Items listed in a dataset:
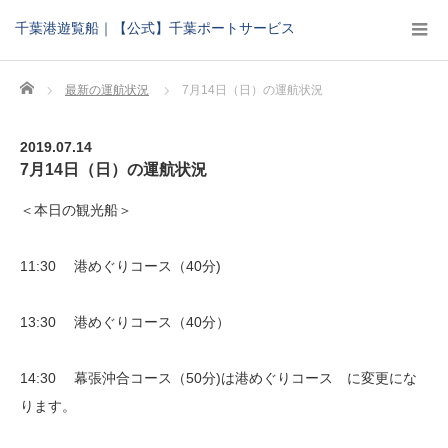
千葉港遊覧船｜【公式】千葉ポートサービス
Home
最新の運航状況
7月14日（日）の運航状況
2019.07.14
7月14日（日）の運航状況
＜本日の観光船＞
11:30 港めぐりコース（40分)
13:30 港めぐりコース（40分）
14:30 幕張沖合コース（50分)は港めぐりコース に変更にな
ります。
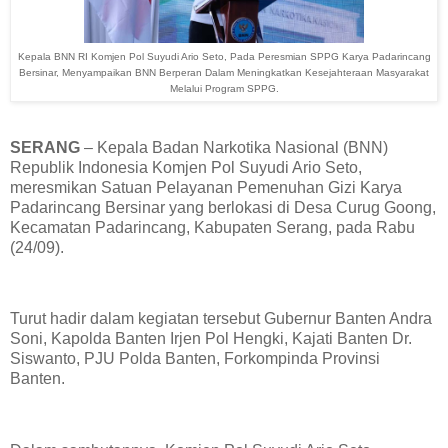
Kepala BNN RI Komjen Pol Suyudi Ario Seto, Pada Peresmian SPPG Karya Padarincang
Bersinar, Menyampaikan BNN Berperan Dalam Meningkatkan Kesejahteraan Masyarakat
Melalui Program SPPG.
SERANG
– Kepala Badan Narkotika Nasional (BNN)
Republik Indonesia Komjen Pol Suyudi Ario Seto,
meresmikan Satuan Pelayanan Pemenuhan Gizi Karya
Padarincang Bersinar yang berlokasi di Desa Curug Goong,
Kecamatan Padarincang, Kabupaten Serang, pada Rabu
(24/09).
Turut hadir dalam kegiatan tersebut Gubernur Banten Andra
Soni, Kapolda Banten Irjen Pol Hengki, Kajati Banten Dr.
Siswanto, PJU Polda Banten, Forkompinda Provinsi
Banten.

Task brief - All of the lines above must be printed again exactly, and no picture may appear in the copy.

Response to the exercise -
千葉港遊覧船｜【公式】千葉ポートサービス
Home
最新の運航状況
7月14日（日）の運航状況
2019.07.14
7月14日（日）の運航状況
＜本日の観光船＞
11:30 港めぐりコース（40分)
13:30 港めぐりコース（40分）
14:30 幕張沖合コース（50分)は港めぐりコース に変更にな
ります。
Kepala BNN RI Komjen Pol Suyudi Ario Seto, Pada Peresmian SPPG Karya Padarincang
Bersinar, Menyampaikan BNN Berperan Dalam Meningkatkan Kesejahteraan Masyarakat
Melalui Program SPPG.
SERANG
– Kepala Badan Narkotika Nasional (BNN)
Republik Indonesia Komjen Pol Suyudi Ario Seto,
meresmikan Satuan Pelayanan Pemenuhan Gizi Karya
Padarincang Bersinar yang berlokasi di Desa Curug Goong,
Kecamatan Padarincang, Kabupaten Serang, pada Rabu
(24/09).
Turut hadir dalam kegiatan tersebut Gubernur Banten Andra
Soni, Kapolda Banten Irjen Pol Hengki, Kajati Banten Dr.
Siswanto, PJU Polda Banten, Forkompinda Provinsi
Banten.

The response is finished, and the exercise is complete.